Supplied data: Begin
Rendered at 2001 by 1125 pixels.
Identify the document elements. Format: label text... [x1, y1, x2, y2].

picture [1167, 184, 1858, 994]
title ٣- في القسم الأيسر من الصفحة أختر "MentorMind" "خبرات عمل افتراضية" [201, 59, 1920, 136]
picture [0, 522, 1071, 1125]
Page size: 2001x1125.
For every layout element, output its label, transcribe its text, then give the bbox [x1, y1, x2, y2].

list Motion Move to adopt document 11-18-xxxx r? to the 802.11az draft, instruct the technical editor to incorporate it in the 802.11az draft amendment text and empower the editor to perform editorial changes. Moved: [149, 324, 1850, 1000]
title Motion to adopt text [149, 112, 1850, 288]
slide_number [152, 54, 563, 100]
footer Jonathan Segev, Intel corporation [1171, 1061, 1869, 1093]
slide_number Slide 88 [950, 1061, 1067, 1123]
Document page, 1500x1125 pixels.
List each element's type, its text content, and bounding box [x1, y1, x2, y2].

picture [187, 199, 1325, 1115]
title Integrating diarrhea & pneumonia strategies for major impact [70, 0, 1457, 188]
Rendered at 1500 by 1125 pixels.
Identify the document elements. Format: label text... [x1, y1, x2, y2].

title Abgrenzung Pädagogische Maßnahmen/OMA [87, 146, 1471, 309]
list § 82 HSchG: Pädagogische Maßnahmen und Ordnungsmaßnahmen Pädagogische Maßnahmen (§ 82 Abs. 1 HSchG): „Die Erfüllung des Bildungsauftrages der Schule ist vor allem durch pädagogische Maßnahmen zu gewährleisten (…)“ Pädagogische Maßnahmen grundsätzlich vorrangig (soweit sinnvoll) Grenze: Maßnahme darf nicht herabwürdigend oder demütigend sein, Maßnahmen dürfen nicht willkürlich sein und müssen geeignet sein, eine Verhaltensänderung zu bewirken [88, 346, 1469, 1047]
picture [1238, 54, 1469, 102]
Supplied data: End
Which lines of the listing include the string "Rendered"? Pull them out.

→ Solution to this task
Rendered at 2001 by 1125 pixels.
Rendered at 1500 by 1125 pixels.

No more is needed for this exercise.